4. A bowl of soup a day is what keeps the doctor away.

An apple may too, but it doesn’t raise you from the dead like my mum’s nutritious soups. Even on pizza nights, soup came first.

5. You’ll never be able to replicate your mother’s food.

The 15-year-old me once sat down watching my mother’s moves like a hawk, taking notes on the amount of onions, garlic, bay leafs, olive oil, potatoes and carrots needed to make a nice creamy soup. I’d make sure to take the bay leaves out before liquefying the ingredients, and to add the watercress, turnip greens, or spinach leaves after and let them boil in the cream for extra flavour.

But by the time I got the cream right, mum had moved on to adding turnips, courgettes and leeks too. To make it really challenging, she even started adding the chayote she used to grow on an apricot tree.

6. Keep the spices to a minimum and the taste to a maximum.

“Curry? I do not like to add those things,” mother would say. Her trick has always been to let tomatoes taste like tomatoes, and potatoes like potatoes. Cook it slow in the beginning and push it to the maximum towards the end when you hear the doorbell ring.

7. You don’t need to eat leftovers as you left them.

Make sure you know how to recycle them properly. If there are boiled potatoes, use them for soup. If there are vegetables and fish, stick them in a frying pan with olive oil, onion and garlic q.b. and call it into roupa velha. Roasted chicken leftovers? Shred them, add some eggs, and turn them into frango à brás. Just like in the old days, when grandma cooked a feijoada à Portuguesa and turned it into cozido à Portuguesa the following day and used the rest of the meat to make sopa de cozido.

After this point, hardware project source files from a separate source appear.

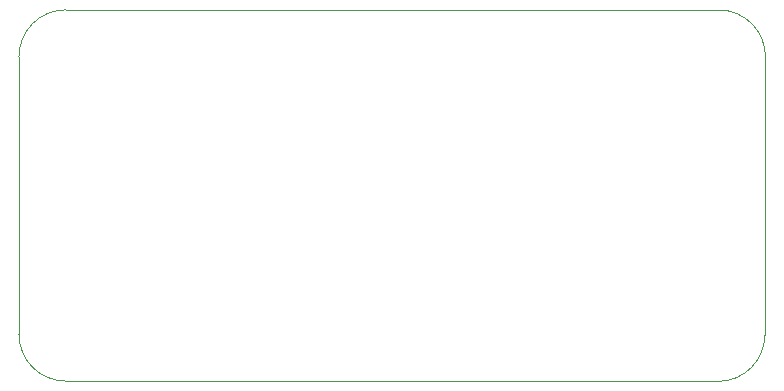
<source format=gbr>
%TF.GenerationSoftware,KiCad,Pcbnew,9.0.6-9.0.6~ubuntu22.04.1*%
%TF.CreationDate,2026-01-04T01:52:07+05:30*%
%TF.ProjectId,WLM_NODE1,574c4d5f-4e4f-4444-9531-2e6b69636164,rev?*%
%TF.SameCoordinates,Original*%
%TF.FileFunction,Profile,NP*%
%FSLAX46Y46*%
G04 Gerber Fmt 4.6, Leading zero omitted, Abs format (unit mm)*
G04 Created by KiCad (PCBNEW 9.0.6-9.0.6~ubuntu22.04.1) date 2026-01-04 01:52:07*
%MOMM*%
%LPD*%
G01*
G04 APERTURE LIST*
%TA.AperFunction,Profile*%
%ADD10C,0.050000*%
%TD*%
G04 APERTURE END LIST*
D10*
X113850006Y-84170000D02*
X113850000Y-60643100D01*
X117800006Y-88119999D02*
X173050000Y-88150000D01*
X177050000Y-60650000D02*
X177000000Y-84200000D01*
X117800000Y-56693074D02*
X173100000Y-56700000D01*
X173100000Y-56700000D02*
G75*
G02*
X177050000Y-60650000I0J-3950000D01*
G01*
X113850000Y-60643074D02*
G75*
G02*
X117800000Y-56693100I3950000J-26D01*
G01*
X177000000Y-84200000D02*
G75*
G02*
X173050000Y-88150000I-3950000J0D01*
G01*
X117800006Y-88120000D02*
G75*
G02*
X113850000Y-84170000I-6J3950000D01*
G01*
M02*

</source>
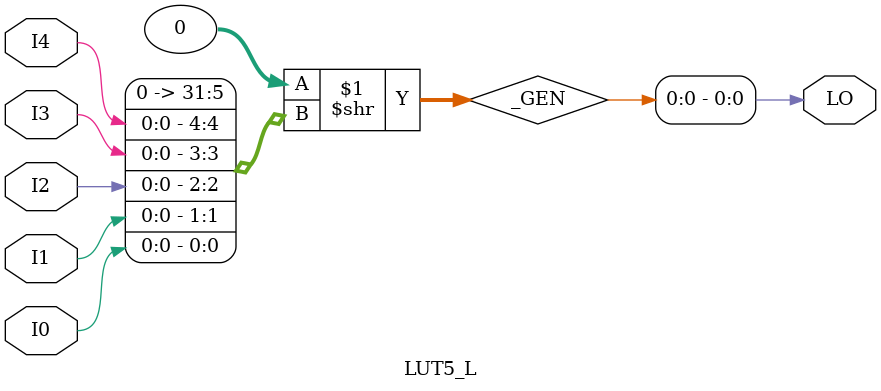
<source format=v>
module LUT5_L(	// file.cleaned.mlir:2:3
  input  I0,	// file.cleaned.mlir:2:24
         I1,	// file.cleaned.mlir:2:37
         I2,	// file.cleaned.mlir:2:50
         I3,	// file.cleaned.mlir:2:63
         I4,	// file.cleaned.mlir:2:76
  output LO	// file.cleaned.mlir:2:90
);

  wire [31:0] _GEN = 32'h0 >> {27'h0, I4, I3, I2, I1, I0};	// file.cleaned.mlir:3:15, :4:15, :5:10, :6:10
  assign LO = _GEN[0];	// file.cleaned.mlir:6:10, :7:10, :8:5
endmodule


</source>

8. You can cook from anything, the limit is your imagination

Even if you are in California and your hosts open their massive fridge filled with all sort of sauces and salad dressings and announce there is nothing to eat, you can find something. Onions, a packet of small sausages and garlic sauce, olive oil and rice can be turned into a garlic sausage risotto. There is always something to create.